An Empirical Evaluation of a Randomized Algorithm for Probabilistic Inference

TL;DR

This paper evaluates a randomized algorithm for probabilistic inference in belief networks, demonstrating its efficiency and providing bounds on its performance through both theoretical analysis and empirical testing.

Contribution

It introduces a novel randomized approximation scheme for probabilistic inference that computes bounds on running time based on network structure and analyzes its empirical behavior.

Findings

The algorithm performs efficient approximate inference in large belief networks.

Good trial generation is more critical than numerous mediocre trials for performance.

Empirical results support the theoretical analysis of the algorithm's efficiency.

Abstract

In recent years, researchers in decision analysis and artificial intelligence (Al) have used Bayesian belief networks to build models of expert opinion. Using standard methods drawn from the theory of computational complexity, workers in the field have shown that the problem of probabilistic inference in belief networks is difficult and almost certainly intractable. K N ET, a software environment for constructing knowledge-based systems within the axiomatic framework of decision theory, contains a randomized approximation scheme for probabilistic inference. The algorithm can, in many circumstances, perform efficient approximate inference in large and richly interconnected models of medical diagnosis. Unlike previously described stochastic algorithms for probabilistic inference, the randomized approximation scheme computes a priori bounds on running time by analyzing the structure and contents of the belief network. In this article, we describe a randomized algorithm for probabilistic inference and analyze its performance mathematically. Then, we devote the major portion of the paper to a discussion of the algorithm's empirical behavior. The results indicate that the generation of good trials (that is, trials whose distribution closely matches the true distribution), rather than the computation of numerous mediocre trials, dominates the performance of stochastic simulation. Key words: probabilistic inference, belief networks, stochastic simulation, computational complexity theory, randomized algorithms.

DATASET —
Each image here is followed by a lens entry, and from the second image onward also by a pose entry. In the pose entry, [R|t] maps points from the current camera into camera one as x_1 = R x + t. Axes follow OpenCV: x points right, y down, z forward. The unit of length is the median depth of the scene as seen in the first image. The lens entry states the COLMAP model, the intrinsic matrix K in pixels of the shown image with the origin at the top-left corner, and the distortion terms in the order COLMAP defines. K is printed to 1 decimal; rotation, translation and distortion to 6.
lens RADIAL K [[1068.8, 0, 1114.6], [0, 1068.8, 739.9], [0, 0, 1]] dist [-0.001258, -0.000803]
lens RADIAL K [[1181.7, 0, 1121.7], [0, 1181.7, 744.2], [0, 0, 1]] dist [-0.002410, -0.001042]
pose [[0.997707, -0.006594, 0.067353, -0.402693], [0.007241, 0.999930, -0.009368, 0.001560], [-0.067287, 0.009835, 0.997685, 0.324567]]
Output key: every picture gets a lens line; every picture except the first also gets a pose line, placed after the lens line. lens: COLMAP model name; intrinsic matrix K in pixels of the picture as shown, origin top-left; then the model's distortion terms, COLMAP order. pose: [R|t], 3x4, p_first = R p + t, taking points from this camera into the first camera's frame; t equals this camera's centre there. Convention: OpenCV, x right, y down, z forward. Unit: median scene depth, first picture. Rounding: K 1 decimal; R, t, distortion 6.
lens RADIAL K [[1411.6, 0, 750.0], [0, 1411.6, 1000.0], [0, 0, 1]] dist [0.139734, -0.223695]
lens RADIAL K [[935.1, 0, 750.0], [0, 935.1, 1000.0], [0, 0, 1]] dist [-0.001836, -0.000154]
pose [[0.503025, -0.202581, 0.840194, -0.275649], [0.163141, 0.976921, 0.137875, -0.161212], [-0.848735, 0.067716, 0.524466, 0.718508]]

REQUIREMENT A — Reproduce the passage of the paper summary on randomized probabilistic inference that begins with the words "This paper evaluates" and ends after the words "the algorithm's efficiency.".
REQUIREMENT B — In one to three sentences, explain how the randomized approximation scheme in the paper summary on randomized probabilistic inference obtains bounds on its running time in advance, and how that sets it apart from earlier stochastic algorithms.

RESPONSE BOX A —
This paper evaluates a randomized algorithm for probabilistic inference in belief networks, demonstrating its efficiency and providing bounds on its performance through both theoretical analysis and empirical testing.

Contribution

It introduces a novel randomized approximation scheme for probabilistic inference that computes bounds on running time based on network structure and analyzes its empirical behavior.

Findings

The algorithm performs efficient approximate inference in large belief networks.

Good trial generation is more critical than numerous mediocre trials for performance.

Empirical results support the theoretical analysis of the algorithm's efficiency.

RESPONSE BOX B — The scheme computes a priori bounds on running time by analyzing the structure and contents of the belief network. Previously described stochastic algorithms for probabilistic inference did not compute such bounds.